▸ **Exercise goal**: Return, word for word, the part of the article on trapping carbon dioxide by crushing rock that runs from "One such effort" up to and including "no additional energy.".

▸ **Passage for review**:
----
Global construction firms are pushing for sustainability and technology is helping them in their quest. Engineers, researchers, and scientists worldwide are finding ways to decarbonize built environments and mitigate the impacts of climate change.

One such effort has led researchers from the University of Strathclyde to discover that crushing rocks, especially polymineralic rocks (rocks with more than one mineral), in Carbon Dioxide results in the trapping of gas in a stable and insoluble form, thus reducing emissions.

The paper, titled Mechanochemical processing of silicate rocks to trap CO2, says that “under ambient temperature conditions, polymineralic rocks can capture >13.4 mgCO2 g−1 as thermally stable, insoluble CO2,” that too at no additional energy. 

The abstract of the paper reads “Milling minerals rich in magnesium and iron within CO2 gas has been proposed to capture carbon as metal-carbonates. We conduct milling experiments in CO2 and show that polymineralic rocks such as granite and basalt, whether high or low in carbonate-forming metals, are more efficient at trapping CO2 than individual minerals. This is because the trapping process is not, as previously thought, based on the carbonation of carbonate-forming metals. Instead, CO2 is chemically adsorbed into the crystal structure, predominantly at the boundaries between different minerals.” 

The paper then goes on to say that “If crushing processes could be conducted within a stream of effluent CO2 gas (as produced from cement manufacture), our findings suggest that for every 100 Mt of hard rock aggregate sold, 0.4–0.5 MtCO2 could be captured as a by-product.”

This process could capture 0.5% of global carbon emissions, which is equivalent to ‘planting a forest of mature trees the size of Germany.’

Rebecca Lunn, a professor in the University of Strathclyde’s Department of Civil & Environmental Engineering and principal investigator talked about the process saying: “The hope is that the sector could reduce the emissions by adapting the current setups to trap carbon from polluting gas streams such as those from cement manufacture or gas-fired power stations.” 

If the technology was adopted worldwide in aggregate production, it could potentially capture 0.5% of global CO2 emissions – 175 million tonnes of carbon dioxide annually. Future research can pin this down, as well as optimize the process to trap more carbon,” she added.
----
[Stored entries]
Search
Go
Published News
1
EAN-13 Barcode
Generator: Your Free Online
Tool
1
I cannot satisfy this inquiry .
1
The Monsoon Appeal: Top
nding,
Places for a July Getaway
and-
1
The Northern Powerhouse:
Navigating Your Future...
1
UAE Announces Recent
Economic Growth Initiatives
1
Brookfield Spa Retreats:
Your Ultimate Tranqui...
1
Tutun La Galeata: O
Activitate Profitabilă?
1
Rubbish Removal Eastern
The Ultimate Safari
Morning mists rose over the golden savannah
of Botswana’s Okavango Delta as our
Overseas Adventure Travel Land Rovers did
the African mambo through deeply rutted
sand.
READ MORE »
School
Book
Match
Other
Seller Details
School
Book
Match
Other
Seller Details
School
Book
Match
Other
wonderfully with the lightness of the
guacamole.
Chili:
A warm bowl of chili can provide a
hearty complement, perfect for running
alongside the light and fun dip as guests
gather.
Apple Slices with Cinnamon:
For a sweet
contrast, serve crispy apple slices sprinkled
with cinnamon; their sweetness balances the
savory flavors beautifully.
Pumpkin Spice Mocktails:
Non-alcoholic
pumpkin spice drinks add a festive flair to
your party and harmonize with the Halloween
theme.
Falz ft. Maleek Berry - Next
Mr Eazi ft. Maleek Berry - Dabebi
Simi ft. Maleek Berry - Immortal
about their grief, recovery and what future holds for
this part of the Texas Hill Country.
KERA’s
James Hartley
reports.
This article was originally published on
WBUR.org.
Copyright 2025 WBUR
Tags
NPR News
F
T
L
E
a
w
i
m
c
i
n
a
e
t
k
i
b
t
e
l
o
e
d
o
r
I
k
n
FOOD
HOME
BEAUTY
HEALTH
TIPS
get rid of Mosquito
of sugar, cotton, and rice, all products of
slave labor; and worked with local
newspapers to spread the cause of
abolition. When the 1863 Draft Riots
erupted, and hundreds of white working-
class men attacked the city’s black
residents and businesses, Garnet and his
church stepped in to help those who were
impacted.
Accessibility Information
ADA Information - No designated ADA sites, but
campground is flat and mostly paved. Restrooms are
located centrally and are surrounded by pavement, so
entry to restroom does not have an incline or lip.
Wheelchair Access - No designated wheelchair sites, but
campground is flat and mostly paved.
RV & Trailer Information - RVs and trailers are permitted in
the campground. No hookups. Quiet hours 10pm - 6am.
----
▸ **Exercise output**:
One such effort has led researchers from the University of Strathclyde to discover that crushing rocks, especially polymineralic rocks (rocks with more than one mineral), in Carbon Dioxide results in the trapping of gas in a stable and insoluble form, thus reducing emissions.

The paper, titled Mechanochemical processing of silicate rocks to trap CO2, says that “under ambient temperature conditions, polymineralic rocks can capture >13.4 mgCO2 g−1 as thermally stable, insoluble CO2,” that too at no additional energy.